* Request *
Render every line in the entries below as a JSON list of strings, with one string per line and blank lines omitted.

* Excerpted data *
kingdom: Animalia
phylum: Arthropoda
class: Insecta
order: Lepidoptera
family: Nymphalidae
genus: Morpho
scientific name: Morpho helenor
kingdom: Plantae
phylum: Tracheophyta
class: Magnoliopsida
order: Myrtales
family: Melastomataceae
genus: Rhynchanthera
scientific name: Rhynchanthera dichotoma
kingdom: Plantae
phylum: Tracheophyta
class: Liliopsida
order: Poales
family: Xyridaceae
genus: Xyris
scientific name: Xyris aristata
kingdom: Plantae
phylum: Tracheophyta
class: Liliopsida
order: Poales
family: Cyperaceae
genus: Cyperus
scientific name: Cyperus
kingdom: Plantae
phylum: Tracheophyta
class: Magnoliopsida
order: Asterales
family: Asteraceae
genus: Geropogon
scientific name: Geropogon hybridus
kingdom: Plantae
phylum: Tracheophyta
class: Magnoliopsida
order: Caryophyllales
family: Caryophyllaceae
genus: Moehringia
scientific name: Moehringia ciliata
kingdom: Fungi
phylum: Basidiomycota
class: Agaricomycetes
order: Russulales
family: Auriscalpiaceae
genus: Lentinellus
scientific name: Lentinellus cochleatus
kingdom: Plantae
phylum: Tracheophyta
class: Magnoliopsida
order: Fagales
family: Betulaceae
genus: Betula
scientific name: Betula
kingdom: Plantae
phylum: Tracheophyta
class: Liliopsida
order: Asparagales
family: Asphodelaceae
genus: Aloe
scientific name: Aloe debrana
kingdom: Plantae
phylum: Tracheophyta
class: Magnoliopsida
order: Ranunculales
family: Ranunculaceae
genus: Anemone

* Full response *
[
  "kingdom: Animalia",
  "phylum: Arthropoda",
  "class: Insecta",
  "order: Lepidoptera",
  "family: Nymphalidae",
  "genus: Morpho",
  "scientific name: Morpho helenor",
  "kingdom: Plantae",
  "phylum: Tracheophyta",
  "class: Magnoliopsida",
  "order: Myrtales",
  "family: Melastomataceae",
  "genus: Rhynchanthera",
  "scientific name: Rhynchanthera dichotoma",
  "kingdom: Plantae",
  "phylum: Tracheophyta",
  "class: Liliopsida",
  "order: Poales",
  "family: Xyridaceae",
  "genus: Xyris",
  "scientific name: Xyris aristata",
  "kingdom: Plantae",
  "phylum: Tracheophyta",
  "class: Liliopsida",
  "order: Poales",
  "family: Cyperaceae",
  "genus: Cyperus",
  "scientific name: Cyperus",
  "kingdom: Plantae",
  "phylum: Tracheophyta",
  "class: Magnoliopsida",
  "order: Asterales",
  "family: Asteraceae",
  "genus: Geropogon",
  "scientific name: Geropogon hybridus",
  "kingdom: Plantae",
  "phylum: Tracheophyta",
  "class: Magnoliopsida",
  "order: Caryophyllales",
  "family: Caryophyllaceae",
  "genus: Moehringia",
  "scientific name: Moehringia ciliata",
  "kingdom: Fungi",
  "phylum: Basidiomycota",
  "class: Agaricomycetes",
  "order: Russulales",
  "family: Auriscalpiaceae",
  "genus: Lentinellus",
  "scientific name: Lentinellus cochleatus",
  "kingdom: Plantae",
  "phylum: Tracheophyta",
  "class: Magnoliopsida",
  "order: Fagales",
  "family: Betulaceae",
  "genus: Betula",
  "scientific name: Betula",
  "kingdom: Plantae",
  "phylum: Tracheophyta",
  "class: Liliopsida",
  "order: Asparagales",
  "family: Asphodelaceae",
  "genus: Aloe",
  "scientific name: Aloe debrana",
  "kingdom: Plantae",
  "phylum: Tracheophyta",
  "class: Magnoliopsida",
  "order: Ranunculales",
  "family: Ranunculaceae",
  "genus: Anemone"
]